鬼才・佐藤二朗が映画にすべく執筆するがその過激なテーマと特殊な世界観ゆえに、お蔵入り寸前となっていたオリジナル脚本が編集者の目に留まり、永田諒の作画によって漫画化した「名無し」。
数奇な運命を背負い“名前のない怪物”と化した男の希望と絶望、そして狂気を描破するこのサイコバイオレンスは好評を博し、“映像化不可能”の烙印を覆し昨年10月、瞬く間に映画化が決定した。
自ら生み出したキャラクター“名無し”を演じるのは、『爆弾』(25)で冴えない中年男の皮を被った知能犯・スズキタゴサク役を怪演し、第49回日本アカデミー賞・最優秀助演男優賞受賞をはじめ、様々な映画賞を席巻している佐藤二朗。得体の知れない人間を演じさせたら右に出る者はいない唯一無二の個性と、セリフを徹底的に排除し、これまでのパブリックイメージを真っ向から覆す“静”の狂気を体現した。

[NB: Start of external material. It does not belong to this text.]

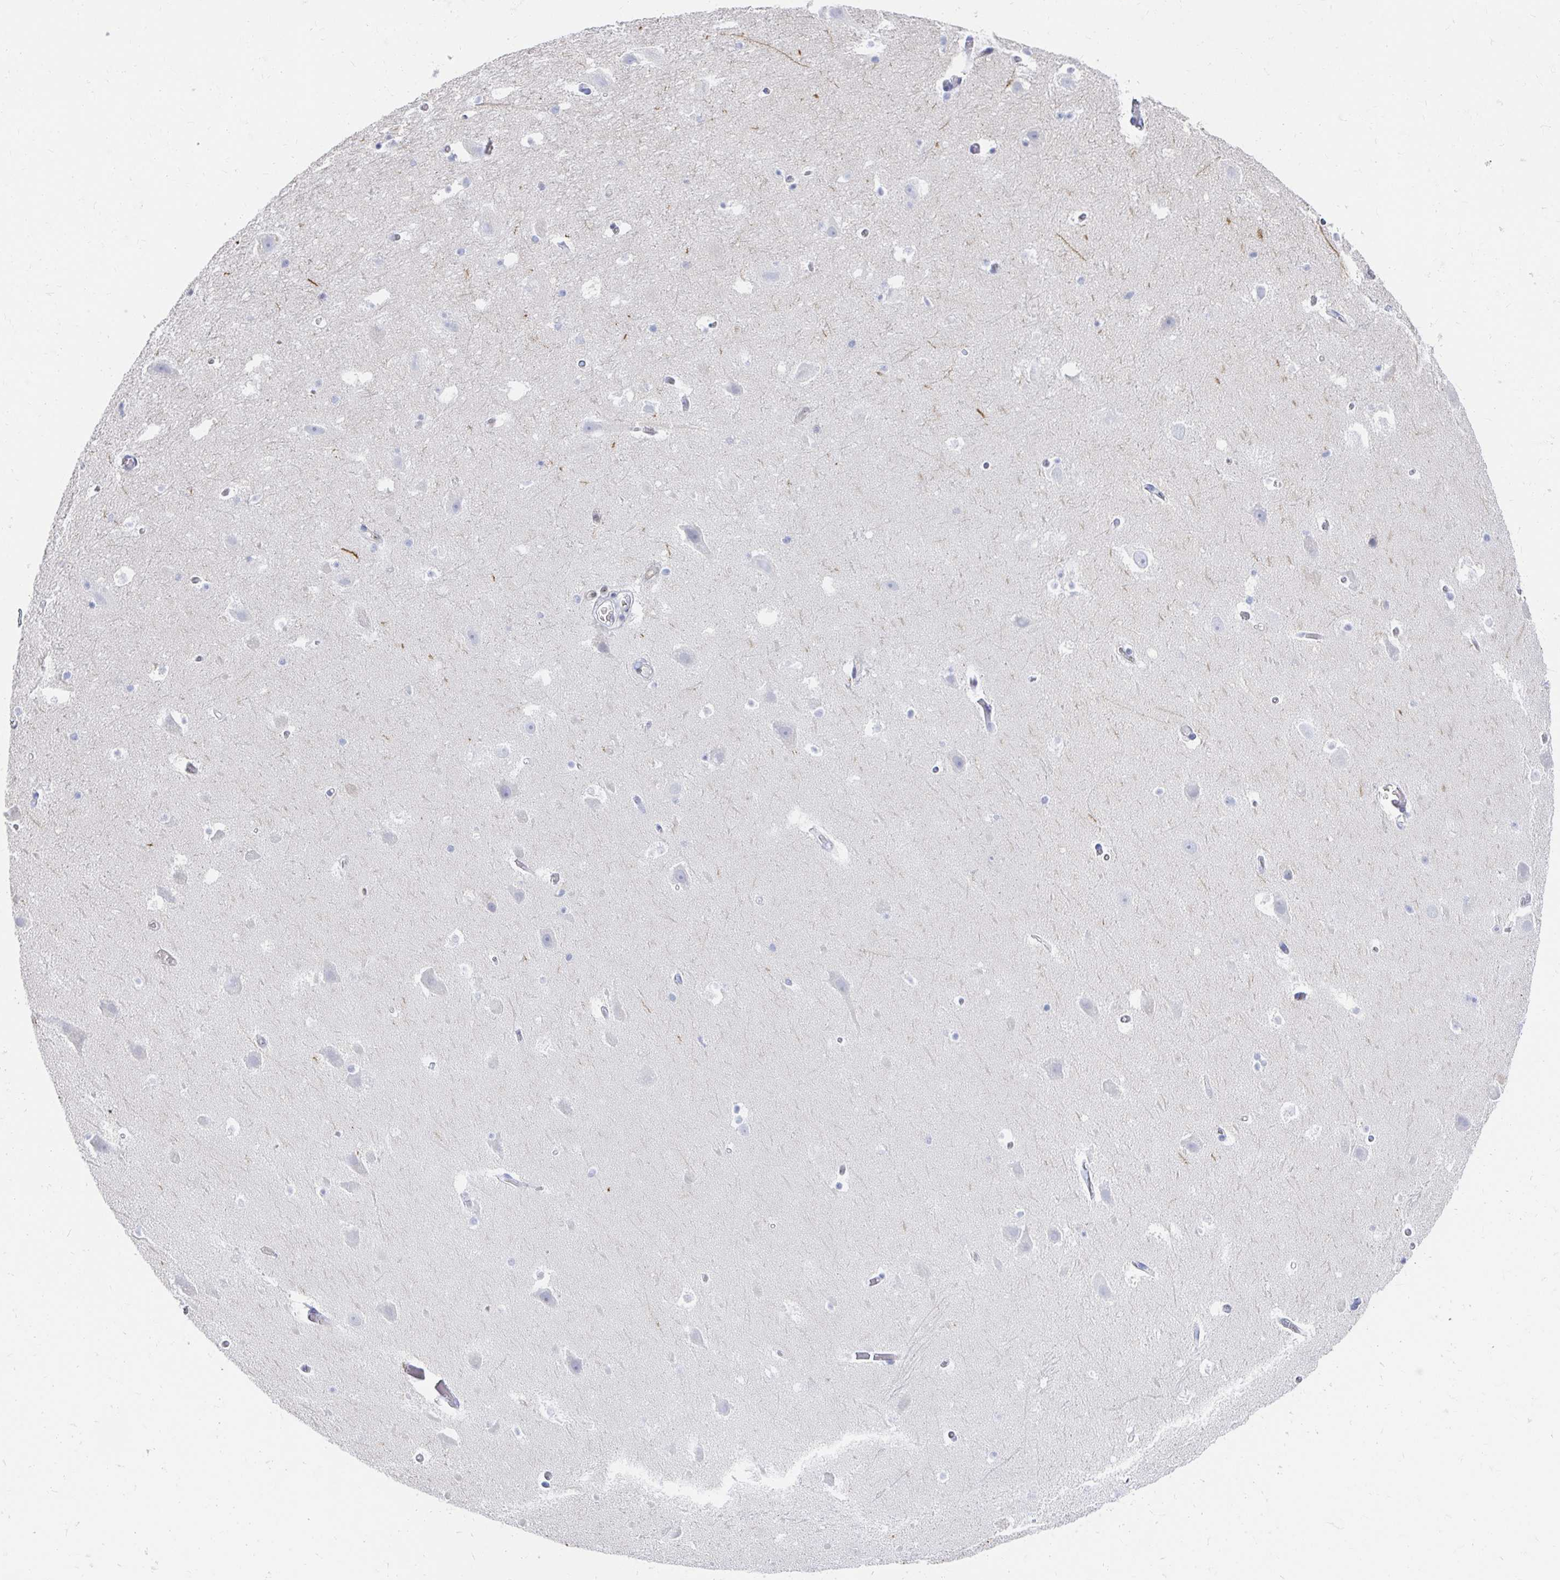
{"staining": {"intensity": "negative", "quantity": "none", "location": "none"}, "tissue": "hippocampus", "cell_type": "Glial cells", "image_type": "normal", "snomed": [{"axis": "morphology", "description": "Normal tissue, NOS"}, {"axis": "topography", "description": "Hippocampus"}], "caption": "An immunohistochemistry micrograph of unremarkable hippocampus is shown. There is no staining in glial cells of hippocampus.", "gene": "CLIC3", "patient": {"sex": "male", "age": 26}}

共演には、近年俳優としての評価を高め続ける丸山隆平、タレントの枠を超え女優、プロデューサー、実業家としても活躍するMEGUMI、同じ演劇畑出身の佐藤の熱望に応えて駆けつけた佐々木蔵之介が名を連ねた。
そして『悪い夏』『嗤う蟲』(25)などで知られる当代屈指の映画職人・城定秀夫監督が劇中に仕掛けられた謎とタブーに潜む深い闇をえぐり出す。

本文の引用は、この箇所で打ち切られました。